Print out the data that follows exactly, character for character, apart from the pictures.

++++

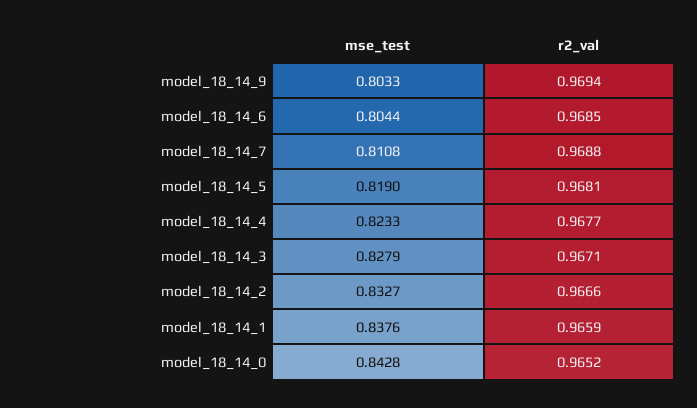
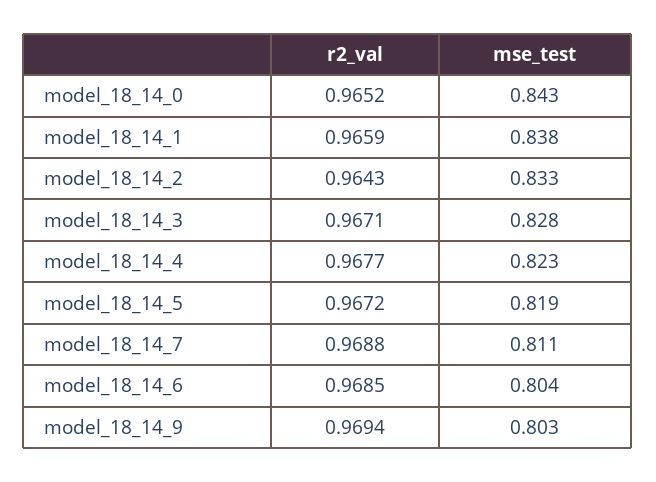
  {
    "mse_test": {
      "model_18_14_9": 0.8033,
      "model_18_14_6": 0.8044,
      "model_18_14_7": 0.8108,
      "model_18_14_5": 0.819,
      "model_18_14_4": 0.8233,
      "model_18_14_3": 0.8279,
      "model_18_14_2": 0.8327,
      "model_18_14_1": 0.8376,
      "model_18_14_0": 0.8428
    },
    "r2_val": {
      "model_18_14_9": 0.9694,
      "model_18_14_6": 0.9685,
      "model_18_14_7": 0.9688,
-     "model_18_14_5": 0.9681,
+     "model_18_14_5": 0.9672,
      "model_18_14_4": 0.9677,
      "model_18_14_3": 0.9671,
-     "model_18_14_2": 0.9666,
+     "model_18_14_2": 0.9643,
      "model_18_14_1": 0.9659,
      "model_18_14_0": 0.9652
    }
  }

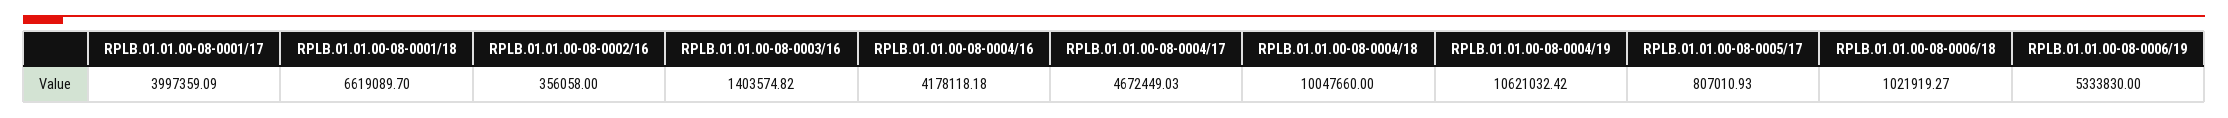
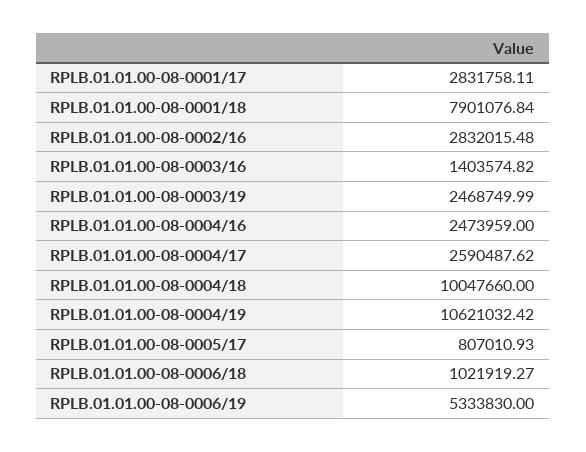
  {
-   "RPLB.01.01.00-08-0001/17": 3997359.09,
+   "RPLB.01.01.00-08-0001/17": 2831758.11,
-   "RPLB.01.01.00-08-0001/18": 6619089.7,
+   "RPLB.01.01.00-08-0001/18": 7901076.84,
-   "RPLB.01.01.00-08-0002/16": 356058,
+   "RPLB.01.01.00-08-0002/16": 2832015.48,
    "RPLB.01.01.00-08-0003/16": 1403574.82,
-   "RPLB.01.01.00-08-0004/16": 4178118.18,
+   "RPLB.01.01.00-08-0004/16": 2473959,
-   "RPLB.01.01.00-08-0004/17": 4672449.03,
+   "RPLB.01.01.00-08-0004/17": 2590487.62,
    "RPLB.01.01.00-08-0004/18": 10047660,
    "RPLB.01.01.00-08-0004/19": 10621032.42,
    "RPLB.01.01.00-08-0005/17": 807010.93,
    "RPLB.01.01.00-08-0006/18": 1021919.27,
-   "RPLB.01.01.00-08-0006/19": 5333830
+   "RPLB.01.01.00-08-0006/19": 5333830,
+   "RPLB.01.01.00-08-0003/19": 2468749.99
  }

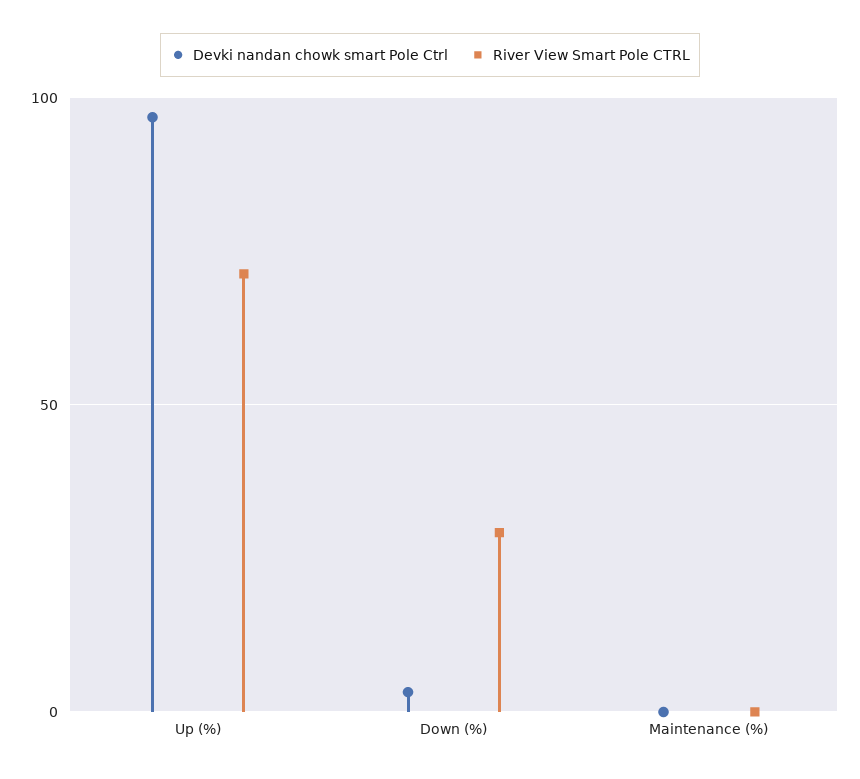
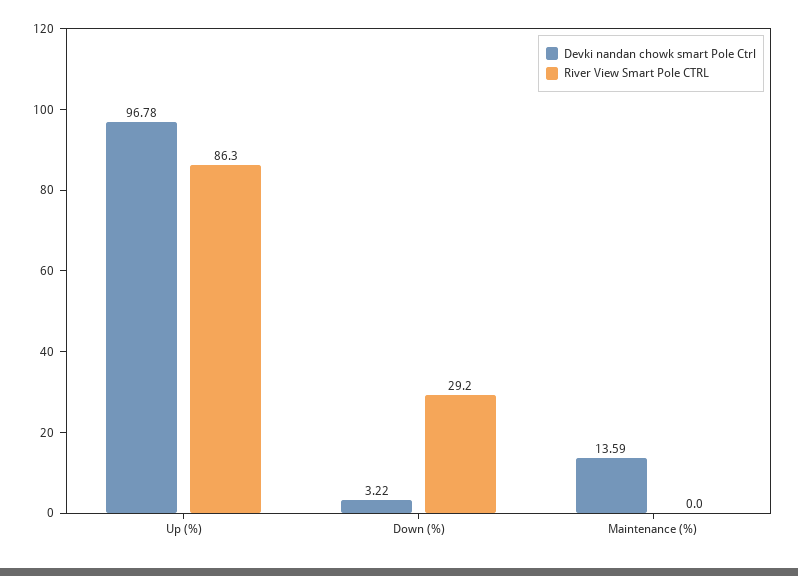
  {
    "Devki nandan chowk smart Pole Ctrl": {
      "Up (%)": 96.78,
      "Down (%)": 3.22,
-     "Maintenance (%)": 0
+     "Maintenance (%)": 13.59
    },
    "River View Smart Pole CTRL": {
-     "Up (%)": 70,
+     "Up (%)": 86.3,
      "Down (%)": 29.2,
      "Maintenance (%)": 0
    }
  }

++++

Result below:
  {
    "mse_test": {
      "model_18_14_9": 0.8033,
      "model_18_14_6": 0.8044,
      "model_18_14_7": 0.8108,
      "model_18_14_5": 0.819,
      "model_18_14_4": 0.8233,
      "model_18_14_3": 0.8279,
      "model_18_14_2": 0.8327,
      "model_18_14_1": 0.8376,
      "model_18_14_0": 0.8428
    },
    "r2_val": {
      "model_18_14_9": 0.9694,
      "model_18_14_6": 0.9685,
      "model_18_14_7": 0.9688,
-     "model_18_14_5": 0.9681,
+     "model_18_14_5": 0.9672,
      "model_18_14_4": 0.9677,
      "model_18_14_3": 0.9671,
-     "model_18_14_2": 0.9666,
+     "model_18_14_2": 0.9643,
      "model_18_14_1": 0.9659,
      "model_18_14_0": 0.9652
    }
  }

  {
-   "RPLB.01.01.00-08-0001/17": 3997359.09,
+   "RPLB.01.01.00-08-0001/17": 2831758.11,
-   "RPLB.01.01.00-08-0001/18": 6619089.7,
+   "RPLB.01.01.00-08-0001/18": 7901076.84,
-   "RPLB.01.01.00-08-0002/16": 356058,
+   "RPLB.01.01.00-08-0002/16": 2832015.48,
    "RPLB.01.01.00-08-0003/16": 1403574.82,
-   "RPLB.01.01.00-08-0004/16": 4178118.18,
+   "RPLB.01.01.00-08-0004/16": 2473959,
-   "RPLB.01.01.00-08-0004/17": 4672449.03,
+   "RPLB.01.01.00-08-0004/17": 2590487.62,
    "RPLB.01.01.00-08-0004/18": 10047660,
    "RPLB.01.01.00-08-0004/19": 10621032.42,
    "RPLB.01.01.00-08-0005/17": 807010.93,
    "RPLB.01.01.00-08-0006/18": 1021919.27,
-   "RPLB.01.01.00-08-0006/19": 5333830
+   "RPLB.01.01.00-08-0006/19": 5333830,
+   "RPLB.01.01.00-08-0003/19": 2468749.99
  }

  {
    "Devki nandan chowk smart Pole Ctrl": {
      "Up (%)": 96.78,
      "Down (%)": 3.22,
-     "Maintenance (%)": 0
+     "Maintenance (%)": 13.59
    },
    "River View Smart Pole CTRL": {
-     "Up (%)": 70,
+     "Up (%)": 86.3,
      "Down (%)": 29.2,
      "Maintenance (%)": 0
    }
  }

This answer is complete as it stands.